> [节选原文]
————————
书城文学胡适文选:假设与求证
1433800000033

第33章 章实斋先生年谱(8)

毕沅既去,先生亦离湖北。时《通志》问题尚未解决。有蕲州陈诗者,曾以十年之功,著《湖北旧闻》一书,独赏识先生之书,以为非苟作。时陈诗居武昌府知府胡齐仑幕中,胡请于当道,以《通志》属陈校定。先生亦自幸此书落陈手。临别时,陈语先生云:“吾自有书,不与君同面目。然君书自成一家,必非世人所能议得失也。吾但正其讹失,不能稍改君面目也。”(《丙辰札记》,风雨楼本,页三十八。)

《湖北通志》全书分四大部分:

一、《通志》七十四篇:

二纪:(1)《皇言纪》,(2)《皇朝编年纪》。(附前代)

三图:(1)《方舆》,(2)《沿革》,(3)《水道》。

五表:(1)《职官》,(2)《封建》,(3) 《选举》,(4)《族望》,(5)《人物》。

六考:(1)《府县》,(2)《舆地》,(3)《食货》,(4)《水利》, (5)《艺文》,(6)《金石》。

四政略:(1)《经济》,(2)《循绩》,(3)《捍御》,(4)《师儒》。

五十三传:(目多不载,看《遗书》十四。)

二、《掌故》六十六篇:

吏科 分四目:《官司员额》,《官司职掌》,《员缺繁简》,《吏典事宜》。

户科 分十九目:《赋役》,《仓庾》,《漕运》,《杂税》,《牙行》等。

礼科 分十三目:《祀典》,《仪注》,《科场条例》等。

兵科 分十二目:《将备员额》,《各营兵丁技艺额数》,《武弁例马》等。

刑科 分六目:《里甲》,《编甲图》,《囚粮衣食》,《三流道里表》等。

工科 分十二目:《城工》,《塘汛》,《江防》,《铜铁矿厂》,《硝矿》,《工料价值表》等。

三、《文征》八集:

甲集上下《裒录正史列传》。

乙集上下《裒录经济策画》。

丙集上下《裒合词章诗赋》。

丁集上下《裒录近人诗词》。

四、《丛谈》四卷:

(l)《考据》,(2)《轶事》,(3)《琐语》,(4)《异闻》。

先生后来以箧中保存的《志》稿,汇订为《湖北通志检存稿》二十四卷,今浙本《遗书》之卷十四,十五,十六,十七,四卷是也。又《湖北通志未成稿》一卷,今编为《遗书》卷二十。观此诸卷,可见全书大凡。今录一序一书,以见先生著书之主旨:

《为毕制府拟进湖北三书序》(此题从灵鹣阁《文史通义补编》本)
————————
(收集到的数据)
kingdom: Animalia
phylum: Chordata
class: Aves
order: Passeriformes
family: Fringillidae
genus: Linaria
————————
> [任务要求] 照上面的节选原文,陈诗花了多少年写成《湖北旧闻》?

> [参考答案] 陈诗花了十年工夫写成《湖北旧闻》。